Chapter of NAFTA focused on Indigenous rights critical: Bellegarde
National chief Perry Bellegarde speaks after being elected on the first ballot at the Assembly of First Nations Election in Winnipeg on Wednesday, Dec. 10, 2014. (Trevor Hagan/The Canadian Press)
Kristy Kirkup, The Canadian Press
Published Monday, August 21, 2017 3:47PM EDT
Last Updated Monday, August 21, 2017 6:44PM EDT
OTTAWA -- The push for an Indigenous chapter in a renegotiated NAFTA could require support from Indigenous Peoples south of the border as well as in Canada, says Assembly of First Nations National Chief Perry Bellegarde -- a main advocate for its creation.
Indigenous Peoples were left out of North American free trade discussions of the 1990s, Bellegarde said, adding he is pleased to see Ottawa is working to change that as it begins hashing out a new agreement.
Bellegarde, who is part of an advisory committee on the trade negotiations, said there is a "certain amount of instability" in the White House at the moment and he acknowledges additional pressure may be required to see movement on the part of the U.S.
"We also have to reach out and start working with our Indigenous brothers and sisters on the U.S.A. side," Bellegarde said.
"We never created borders.
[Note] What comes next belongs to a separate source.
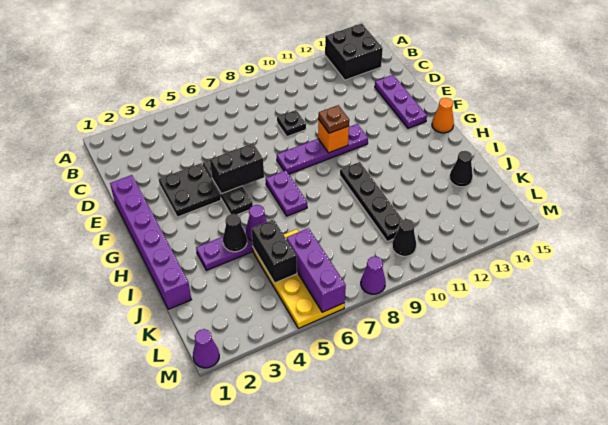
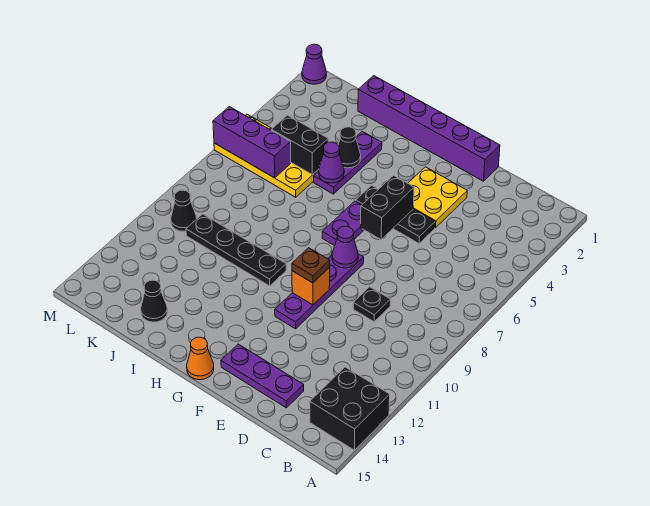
black 2x2 plate [159,163,221,217] -> yellow 2x2 plate [408,167,467,228]
purple 1x2 plate [266,170,307,216] -> purple 1x2 plate turned to [322,201,364,246]
purple 1x1 cone [361,257,386,294] -> purple 1x1 cone moved to [332,226,358,268]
We've always had a lot of international trade amongst ourselves as Indigenous Peoples."
For its part, Canada can be viewed as a strong international leader through its full inclusion and involvement of Indigenous Peoples as part of international trade discussions, he added.
"By having an Indigenous chapter, you're going to get a better agreement to create economic certainty for this country, for all three countries," he said.
"It also opens up the door for potential economic development opportunities for Indigenous Peoples and as well making sure we find that strong balance between the environment and the economy."
Last week, as negotiations were about to get underway, Foreign Affairs Minister Chrystia Freeland thanked Bellegarde personally for the suggestion of an Indigenous chapter.
"I spoke about it with our officials, and they were also very enthusiastic about that," she said in Ottawa at the time.
"That is another really fresh area for us to work on that is in keeping with Canadian values and with the areas our government is pursuing, and I'm very excited about it."
Specifically, the federal government is looking at how provisions in the agreement can support Indigenous economic development while also considering how to make the pact compliant with the UN Declaration on the Rights of Indigenous Peoples (UNDRIP).
The International Inter-Tribal Trade and Investment Organization -- a group made up of Indigenous and non-Indigenous trade experts -- also made a submission to Global Affairs this summer requesting the creation of an Indigenous chapter, including greater protection of cultural property and traditional knowledge.
Risa Schwartz, a lawyer and senior research fellow with the Centre for International Governance Innovation who helped the organization with its research, said she is pleased and surprised to see Freeland's openness to the idea of an Indigenous chapter.
There now needs to be real participation from Indigenous people on the content, she said, noting this involves legal commitments Canada must uphold in light of UNDRIP.
Article 19 of the UN declaration outlines the need to co-operate in good faith with Indigenous Peoples to obtain free, prior and informed consent before adopting and implementing legislative or administrative measures that may affect them.
The section is designed to apply to issues that would affect Indigenous rights, Schwartz said, adding NAFTA could do just that, possibly in an adverse way.
Schwartz does not see an Indigenous chapter as a priority for the current U.S. administration, but she said Mexico may be more amenable.
"If you look back at the history of NAFTA, there was huge uproar from Indigenous Peoples in Mexico in 1994 so there may be a more serious conversation to be had with Mexico at this point."